**Work task:** Keep only the lines from the top of the listing through the one with "cells are negative", and reproduce them unaltered.

******************************

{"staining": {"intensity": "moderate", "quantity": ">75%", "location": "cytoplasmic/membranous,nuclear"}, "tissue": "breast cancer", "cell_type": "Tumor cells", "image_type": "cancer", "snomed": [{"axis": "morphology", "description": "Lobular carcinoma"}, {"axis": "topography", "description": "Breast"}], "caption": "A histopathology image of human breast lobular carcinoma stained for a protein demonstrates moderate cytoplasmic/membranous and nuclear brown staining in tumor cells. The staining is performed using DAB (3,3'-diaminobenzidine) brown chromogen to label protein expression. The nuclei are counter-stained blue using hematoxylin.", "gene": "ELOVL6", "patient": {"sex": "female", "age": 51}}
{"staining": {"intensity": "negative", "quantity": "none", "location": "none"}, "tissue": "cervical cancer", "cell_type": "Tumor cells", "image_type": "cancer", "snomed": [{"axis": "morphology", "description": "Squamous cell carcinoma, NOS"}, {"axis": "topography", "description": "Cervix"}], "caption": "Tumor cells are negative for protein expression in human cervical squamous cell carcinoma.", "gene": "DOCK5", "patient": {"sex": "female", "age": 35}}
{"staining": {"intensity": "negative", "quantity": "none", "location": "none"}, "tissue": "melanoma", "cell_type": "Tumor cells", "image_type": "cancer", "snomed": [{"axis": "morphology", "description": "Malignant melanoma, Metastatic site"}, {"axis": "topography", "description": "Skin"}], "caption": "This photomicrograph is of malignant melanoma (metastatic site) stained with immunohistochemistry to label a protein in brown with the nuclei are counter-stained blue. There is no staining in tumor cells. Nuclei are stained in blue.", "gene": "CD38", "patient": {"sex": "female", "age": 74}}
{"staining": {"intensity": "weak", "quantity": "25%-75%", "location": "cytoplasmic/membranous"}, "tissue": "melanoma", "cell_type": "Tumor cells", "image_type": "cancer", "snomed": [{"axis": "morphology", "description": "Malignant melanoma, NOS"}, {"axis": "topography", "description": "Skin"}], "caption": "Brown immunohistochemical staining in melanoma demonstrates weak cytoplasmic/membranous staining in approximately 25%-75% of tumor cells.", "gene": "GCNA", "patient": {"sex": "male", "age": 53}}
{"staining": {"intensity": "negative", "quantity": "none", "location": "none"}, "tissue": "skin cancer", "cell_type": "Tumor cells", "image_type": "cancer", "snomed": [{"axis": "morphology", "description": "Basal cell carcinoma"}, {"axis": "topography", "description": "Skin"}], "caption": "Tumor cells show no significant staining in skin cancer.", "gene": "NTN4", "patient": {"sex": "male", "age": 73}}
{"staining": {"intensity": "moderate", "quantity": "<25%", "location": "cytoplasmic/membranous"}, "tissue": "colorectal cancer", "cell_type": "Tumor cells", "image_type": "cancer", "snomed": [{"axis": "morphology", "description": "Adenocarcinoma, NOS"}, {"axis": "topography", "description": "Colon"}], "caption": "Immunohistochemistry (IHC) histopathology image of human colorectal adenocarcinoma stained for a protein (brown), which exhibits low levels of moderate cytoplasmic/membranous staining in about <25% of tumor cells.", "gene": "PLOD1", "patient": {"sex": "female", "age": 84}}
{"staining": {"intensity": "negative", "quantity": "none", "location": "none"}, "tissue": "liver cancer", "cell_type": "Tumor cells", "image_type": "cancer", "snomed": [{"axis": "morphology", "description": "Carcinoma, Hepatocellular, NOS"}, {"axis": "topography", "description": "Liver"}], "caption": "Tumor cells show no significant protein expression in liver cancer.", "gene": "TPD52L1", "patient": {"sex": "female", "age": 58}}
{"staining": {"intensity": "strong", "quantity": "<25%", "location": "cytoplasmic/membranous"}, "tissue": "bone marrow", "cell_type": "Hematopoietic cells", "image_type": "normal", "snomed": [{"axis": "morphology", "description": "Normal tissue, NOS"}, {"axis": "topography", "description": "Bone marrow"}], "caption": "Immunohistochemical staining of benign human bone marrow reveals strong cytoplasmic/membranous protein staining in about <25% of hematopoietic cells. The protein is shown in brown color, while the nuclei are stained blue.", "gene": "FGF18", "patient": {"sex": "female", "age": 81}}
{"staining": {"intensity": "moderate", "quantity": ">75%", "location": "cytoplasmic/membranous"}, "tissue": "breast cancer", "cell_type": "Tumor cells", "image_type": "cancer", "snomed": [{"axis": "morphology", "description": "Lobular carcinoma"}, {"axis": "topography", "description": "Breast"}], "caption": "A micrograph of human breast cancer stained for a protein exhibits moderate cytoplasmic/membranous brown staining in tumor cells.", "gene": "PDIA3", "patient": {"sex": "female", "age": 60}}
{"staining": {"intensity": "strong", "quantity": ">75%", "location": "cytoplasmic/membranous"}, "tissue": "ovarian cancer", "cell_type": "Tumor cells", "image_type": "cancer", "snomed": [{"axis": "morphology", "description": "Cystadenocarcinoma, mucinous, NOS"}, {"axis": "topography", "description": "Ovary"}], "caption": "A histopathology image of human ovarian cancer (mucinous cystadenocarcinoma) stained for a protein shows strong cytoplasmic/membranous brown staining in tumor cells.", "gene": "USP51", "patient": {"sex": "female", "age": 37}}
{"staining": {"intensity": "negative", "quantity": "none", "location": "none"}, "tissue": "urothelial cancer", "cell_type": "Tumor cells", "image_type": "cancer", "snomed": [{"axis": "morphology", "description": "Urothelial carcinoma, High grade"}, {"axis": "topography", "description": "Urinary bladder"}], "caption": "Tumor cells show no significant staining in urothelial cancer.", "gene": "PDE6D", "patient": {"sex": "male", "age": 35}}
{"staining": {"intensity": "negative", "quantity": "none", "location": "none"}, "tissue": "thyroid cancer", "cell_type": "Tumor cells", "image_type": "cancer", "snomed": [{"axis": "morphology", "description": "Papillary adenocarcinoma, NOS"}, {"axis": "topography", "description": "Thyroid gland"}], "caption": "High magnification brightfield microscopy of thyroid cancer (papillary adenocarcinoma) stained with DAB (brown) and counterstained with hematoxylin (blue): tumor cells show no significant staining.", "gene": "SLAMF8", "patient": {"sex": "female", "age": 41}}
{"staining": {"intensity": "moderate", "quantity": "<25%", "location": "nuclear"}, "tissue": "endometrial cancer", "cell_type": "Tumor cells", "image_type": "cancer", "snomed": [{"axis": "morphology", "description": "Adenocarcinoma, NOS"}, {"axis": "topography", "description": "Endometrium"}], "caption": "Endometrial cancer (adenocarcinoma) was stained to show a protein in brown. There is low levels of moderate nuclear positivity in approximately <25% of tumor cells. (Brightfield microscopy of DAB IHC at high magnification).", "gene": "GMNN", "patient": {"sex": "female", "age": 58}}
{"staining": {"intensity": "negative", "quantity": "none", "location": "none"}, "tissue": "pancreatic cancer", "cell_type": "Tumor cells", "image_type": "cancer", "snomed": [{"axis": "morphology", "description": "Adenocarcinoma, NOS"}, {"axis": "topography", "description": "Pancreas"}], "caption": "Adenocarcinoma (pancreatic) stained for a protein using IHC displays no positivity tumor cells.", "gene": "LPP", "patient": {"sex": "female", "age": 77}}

******************************

**Exercise answer:**
{"staining": {"intensity": "moderate", "quantity": ">75%", "location": "cytoplasmic/membranous,nuclear"}, "tissue": "breast cancer", "cell_type": "Tumor cells", "image_type": "cancer", "snomed": [{"axis": "morphology", "description": "Lobular carcinoma"}, {"axis": "topography", "description": "Breast"}], "caption": "A histopathology image of human breast lobular carcinoma stained for a protein demonstrates moderate cytoplasmic/membranous and nuclear brown staining in tumor cells. The staining is performed using DAB (3,3'-diaminobenzidine) brown chromogen to label protein expression. The nuclei are counter-stained blue using hematoxylin.", "gene": "ELOVL6", "patient": {"sex": "female", "age": 51}}
{"staining": {"intensity": "negative", "quantity": "none", "location": "none"}, "tissue": "cervical cancer", "cell_type": "Tumor cells", "image_type": "cancer", "snomed": [{"axis": "morphology", "description": "Squamous cell carcinoma, NOS"}, {"axis": "topography", "description": "Cervix"}], "caption": "Tumor cells are negative for protein expression in human cervical squamous cell carcinoma.", "gene": "DOCK5", "patient": {"sex": "female", "age": 35}}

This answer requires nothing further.